Aim of the exercise
Go through the listing and copy every line word for word.

Records
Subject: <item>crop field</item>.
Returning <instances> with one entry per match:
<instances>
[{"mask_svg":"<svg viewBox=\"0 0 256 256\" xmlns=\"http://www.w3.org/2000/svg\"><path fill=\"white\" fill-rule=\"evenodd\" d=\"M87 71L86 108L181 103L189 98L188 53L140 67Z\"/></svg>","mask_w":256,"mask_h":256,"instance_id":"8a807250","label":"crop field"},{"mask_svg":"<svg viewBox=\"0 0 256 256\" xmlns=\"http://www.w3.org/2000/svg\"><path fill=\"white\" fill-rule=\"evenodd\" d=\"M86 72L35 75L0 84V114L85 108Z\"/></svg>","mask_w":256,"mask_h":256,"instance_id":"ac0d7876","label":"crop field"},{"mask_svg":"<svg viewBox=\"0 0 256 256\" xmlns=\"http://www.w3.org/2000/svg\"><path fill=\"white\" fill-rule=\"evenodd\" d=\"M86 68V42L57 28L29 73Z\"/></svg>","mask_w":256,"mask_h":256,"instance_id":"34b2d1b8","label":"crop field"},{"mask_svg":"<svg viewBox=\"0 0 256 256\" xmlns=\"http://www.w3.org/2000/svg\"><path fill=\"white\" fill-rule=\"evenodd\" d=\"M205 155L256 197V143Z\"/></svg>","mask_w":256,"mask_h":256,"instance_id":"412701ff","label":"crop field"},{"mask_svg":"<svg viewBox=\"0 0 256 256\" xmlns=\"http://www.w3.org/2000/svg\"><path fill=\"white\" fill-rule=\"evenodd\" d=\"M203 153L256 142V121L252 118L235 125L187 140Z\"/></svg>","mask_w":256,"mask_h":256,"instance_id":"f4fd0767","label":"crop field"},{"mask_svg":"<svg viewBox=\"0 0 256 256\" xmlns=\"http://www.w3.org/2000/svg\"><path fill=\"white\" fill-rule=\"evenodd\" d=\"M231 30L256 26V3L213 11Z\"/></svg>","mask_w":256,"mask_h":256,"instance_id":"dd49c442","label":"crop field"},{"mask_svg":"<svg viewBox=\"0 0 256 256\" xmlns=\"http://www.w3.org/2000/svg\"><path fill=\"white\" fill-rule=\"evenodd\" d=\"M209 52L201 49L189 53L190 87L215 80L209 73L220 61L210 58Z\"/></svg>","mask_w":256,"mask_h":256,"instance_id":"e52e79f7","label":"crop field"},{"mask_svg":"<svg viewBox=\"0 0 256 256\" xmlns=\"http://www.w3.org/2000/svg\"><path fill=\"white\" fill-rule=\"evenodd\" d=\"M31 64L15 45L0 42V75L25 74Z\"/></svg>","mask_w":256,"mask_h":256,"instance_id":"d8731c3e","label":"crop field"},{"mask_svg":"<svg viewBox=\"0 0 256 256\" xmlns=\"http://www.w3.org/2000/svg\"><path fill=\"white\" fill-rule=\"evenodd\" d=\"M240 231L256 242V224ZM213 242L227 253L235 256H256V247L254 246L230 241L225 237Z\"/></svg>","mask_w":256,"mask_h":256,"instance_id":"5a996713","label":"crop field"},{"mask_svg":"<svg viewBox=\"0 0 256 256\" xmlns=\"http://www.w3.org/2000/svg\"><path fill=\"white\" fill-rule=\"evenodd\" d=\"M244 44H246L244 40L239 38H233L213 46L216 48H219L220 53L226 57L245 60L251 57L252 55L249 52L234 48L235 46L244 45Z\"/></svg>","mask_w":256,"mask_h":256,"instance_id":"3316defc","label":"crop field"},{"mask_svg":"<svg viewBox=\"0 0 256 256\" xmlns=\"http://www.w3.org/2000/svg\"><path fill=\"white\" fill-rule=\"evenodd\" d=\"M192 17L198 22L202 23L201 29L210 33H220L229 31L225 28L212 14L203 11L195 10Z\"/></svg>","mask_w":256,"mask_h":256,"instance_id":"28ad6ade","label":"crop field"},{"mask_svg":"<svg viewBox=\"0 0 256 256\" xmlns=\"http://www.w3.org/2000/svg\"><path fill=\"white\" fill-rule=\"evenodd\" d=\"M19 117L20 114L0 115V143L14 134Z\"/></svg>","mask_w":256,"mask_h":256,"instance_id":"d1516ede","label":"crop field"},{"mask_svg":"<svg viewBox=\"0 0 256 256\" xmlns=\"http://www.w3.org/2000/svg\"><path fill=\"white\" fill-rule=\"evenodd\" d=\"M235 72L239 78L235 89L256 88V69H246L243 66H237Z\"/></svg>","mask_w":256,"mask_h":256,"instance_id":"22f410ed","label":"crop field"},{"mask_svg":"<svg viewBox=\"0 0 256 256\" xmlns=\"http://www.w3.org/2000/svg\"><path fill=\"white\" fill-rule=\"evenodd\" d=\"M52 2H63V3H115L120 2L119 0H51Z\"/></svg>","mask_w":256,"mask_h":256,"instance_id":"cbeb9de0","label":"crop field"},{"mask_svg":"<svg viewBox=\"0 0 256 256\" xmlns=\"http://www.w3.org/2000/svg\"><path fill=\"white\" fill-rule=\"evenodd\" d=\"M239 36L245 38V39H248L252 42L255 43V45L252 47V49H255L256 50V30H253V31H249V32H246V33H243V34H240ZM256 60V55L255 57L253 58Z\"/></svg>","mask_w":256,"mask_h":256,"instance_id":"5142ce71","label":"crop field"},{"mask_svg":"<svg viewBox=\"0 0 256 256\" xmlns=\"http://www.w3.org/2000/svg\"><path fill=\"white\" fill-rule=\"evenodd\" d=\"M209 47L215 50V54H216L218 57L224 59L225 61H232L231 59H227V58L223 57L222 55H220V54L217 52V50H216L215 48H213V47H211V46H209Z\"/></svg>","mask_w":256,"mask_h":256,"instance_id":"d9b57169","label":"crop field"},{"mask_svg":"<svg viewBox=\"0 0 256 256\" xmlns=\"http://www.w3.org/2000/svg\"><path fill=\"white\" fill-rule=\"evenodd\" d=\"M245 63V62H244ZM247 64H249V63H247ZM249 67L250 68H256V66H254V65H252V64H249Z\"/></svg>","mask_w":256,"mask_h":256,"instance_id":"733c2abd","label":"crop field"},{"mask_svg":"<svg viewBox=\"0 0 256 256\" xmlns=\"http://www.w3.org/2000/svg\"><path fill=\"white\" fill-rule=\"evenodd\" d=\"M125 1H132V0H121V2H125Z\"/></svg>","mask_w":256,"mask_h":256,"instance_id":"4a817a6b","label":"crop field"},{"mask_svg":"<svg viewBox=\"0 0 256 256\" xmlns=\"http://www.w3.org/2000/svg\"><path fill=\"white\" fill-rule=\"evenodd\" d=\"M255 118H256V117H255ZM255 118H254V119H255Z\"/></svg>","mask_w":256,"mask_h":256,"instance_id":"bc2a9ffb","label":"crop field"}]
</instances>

Full output
Subject: <item>crop field</item>.
Returning <instances> with one entry per match:
<instances>
[{"mask_svg":"<svg viewBox=\"0 0 256 256\" xmlns=\"http://www.w3.org/2000/svg\"><path fill=\"white\" fill-rule=\"evenodd\" d=\"M87 71L86 108L181 103L189 98L188 53L140 67Z\"/></svg>","mask_w":256,"mask_h":256,"instance_id":"8a807250","label":"crop field"},{"mask_svg":"<svg viewBox=\"0 0 256 256\" xmlns=\"http://www.w3.org/2000/svg\"><path fill=\"white\" fill-rule=\"evenodd\" d=\"M86 72L35 75L0 84V114L85 108Z\"/></svg>","mask_w":256,"mask_h":256,"instance_id":"ac0d7876","label":"crop field"},{"mask_svg":"<svg viewBox=\"0 0 256 256\" xmlns=\"http://www.w3.org/2000/svg\"><path fill=\"white\" fill-rule=\"evenodd\" d=\"M86 68V42L57 28L29 73Z\"/></svg>","mask_w":256,"mask_h":256,"instance_id":"34b2d1b8","label":"crop field"},{"mask_svg":"<svg viewBox=\"0 0 256 256\" xmlns=\"http://www.w3.org/2000/svg\"><path fill=\"white\" fill-rule=\"evenodd\" d=\"M205 155L256 197V143Z\"/></svg>","mask_w":256,"mask_h":256,"instance_id":"412701ff","label":"crop field"},{"mask_svg":"<svg viewBox=\"0 0 256 256\" xmlns=\"http://www.w3.org/2000/svg\"><path fill=\"white\" fill-rule=\"evenodd\" d=\"M203 153L256 142V121L252 118L235 125L187 140Z\"/></svg>","mask_w":256,"mask_h":256,"instance_id":"f4fd0767","label":"crop field"},{"mask_svg":"<svg viewBox=\"0 0 256 256\" xmlns=\"http://www.w3.org/2000/svg\"><path fill=\"white\" fill-rule=\"evenodd\" d=\"M231 30L256 26V3L213 11Z\"/></svg>","mask_w":256,"mask_h":256,"instance_id":"dd49c442","label":"crop field"},{"mask_svg":"<svg viewBox=\"0 0 256 256\" xmlns=\"http://www.w3.org/2000/svg\"><path fill=\"white\" fill-rule=\"evenodd\" d=\"M209 52L201 49L189 53L190 87L215 80L209 73L220 61L210 58Z\"/></svg>","mask_w":256,"mask_h":256,"instance_id":"e52e79f7","label":"crop field"},{"mask_svg":"<svg viewBox=\"0 0 256 256\" xmlns=\"http://www.w3.org/2000/svg\"><path fill=\"white\" fill-rule=\"evenodd\" d=\"M31 64L15 45L0 42V75L25 74Z\"/></svg>","mask_w":256,"mask_h":256,"instance_id":"d8731c3e","label":"crop field"},{"mask_svg":"<svg viewBox=\"0 0 256 256\" xmlns=\"http://www.w3.org/2000/svg\"><path fill=\"white\" fill-rule=\"evenodd\" d=\"M240 231L256 242V224ZM213 242L227 253L235 256H256V247L254 246L230 241L225 237Z\"/></svg>","mask_w":256,"mask_h":256,"instance_id":"5a996713","label":"crop field"},{"mask_svg":"<svg viewBox=\"0 0 256 256\" xmlns=\"http://www.w3.org/2000/svg\"><path fill=\"white\" fill-rule=\"evenodd\" d=\"M244 44H246L244 40L239 38H233L213 46L216 48H219L220 53L226 57L245 60L251 57L252 55L249 52L234 48L235 46L244 45Z\"/></svg>","mask_w":256,"mask_h":256,"instance_id":"3316defc","label":"crop field"},{"mask_svg":"<svg viewBox=\"0 0 256 256\" xmlns=\"http://www.w3.org/2000/svg\"><path fill=\"white\" fill-rule=\"evenodd\" d=\"M192 17L198 22L202 23L201 29L210 33H220L229 31L225 28L212 14L203 11L195 10Z\"/></svg>","mask_w":256,"mask_h":256,"instance_id":"28ad6ade","label":"crop field"},{"mask_svg":"<svg viewBox=\"0 0 256 256\" xmlns=\"http://www.w3.org/2000/svg\"><path fill=\"white\" fill-rule=\"evenodd\" d=\"M19 117L20 114L0 115V143L14 134Z\"/></svg>","mask_w":256,"mask_h":256,"instance_id":"d1516ede","label":"crop field"},{"mask_svg":"<svg viewBox=\"0 0 256 256\" xmlns=\"http://www.w3.org/2000/svg\"><path fill=\"white\" fill-rule=\"evenodd\" d=\"M235 72L239 78L235 89L256 88V69H246L243 66H237Z\"/></svg>","mask_w":256,"mask_h":256,"instance_id":"22f410ed","label":"crop field"},{"mask_svg":"<svg viewBox=\"0 0 256 256\" xmlns=\"http://www.w3.org/2000/svg\"><path fill=\"white\" fill-rule=\"evenodd\" d=\"M52 2H63V3H115L120 2L119 0H51Z\"/></svg>","mask_w":256,"mask_h":256,"instance_id":"cbeb9de0","label":"crop field"},{"mask_svg":"<svg viewBox=\"0 0 256 256\" xmlns=\"http://www.w3.org/2000/svg\"><path fill=\"white\" fill-rule=\"evenodd\" d=\"M239 36L245 38V39H248L252 42L255 43V45L252 47V49H255L256 50V30H253V31H249V32H246V33H243V34H240ZM256 60V55L255 57L253 58Z\"/></svg>","mask_w":256,"mask_h":256,"instance_id":"5142ce71","label":"crop field"},{"mask_svg":"<svg viewBox=\"0 0 256 256\" xmlns=\"http://www.w3.org/2000/svg\"><path fill=\"white\" fill-rule=\"evenodd\" d=\"M209 47L215 50V54H216L218 57L224 59L225 61H232L231 59H227V58L223 57L222 55H220V54L217 52V50H216L215 48H213V47H211V46H209Z\"/></svg>","mask_w":256,"mask_h":256,"instance_id":"d9b57169","label":"crop field"},{"mask_svg":"<svg viewBox=\"0 0 256 256\" xmlns=\"http://www.w3.org/2000/svg\"><path fill=\"white\" fill-rule=\"evenodd\" d=\"M245 63V62H244ZM247 64H249V63H247ZM249 67L250 68H256V66H254V65H252V64H249Z\"/></svg>","mask_w":256,"mask_h":256,"instance_id":"733c2abd","label":"crop field"},{"mask_svg":"<svg viewBox=\"0 0 256 256\" xmlns=\"http://www.w3.org/2000/svg\"><path fill=\"white\" fill-rule=\"evenodd\" d=\"M125 1H132V0H121V2H125Z\"/></svg>","mask_w":256,"mask_h":256,"instance_id":"4a817a6b","label":"crop field"},{"mask_svg":"<svg viewBox=\"0 0 256 256\" xmlns=\"http://www.w3.org/2000/svg\"><path fill=\"white\" fill-rule=\"evenodd\" d=\"M255 118H256V117H255ZM255 118H254V119H255Z\"/></svg>","mask_w":256,"mask_h":256,"instance_id":"bc2a9ffb","label":"crop field"}]
</instances>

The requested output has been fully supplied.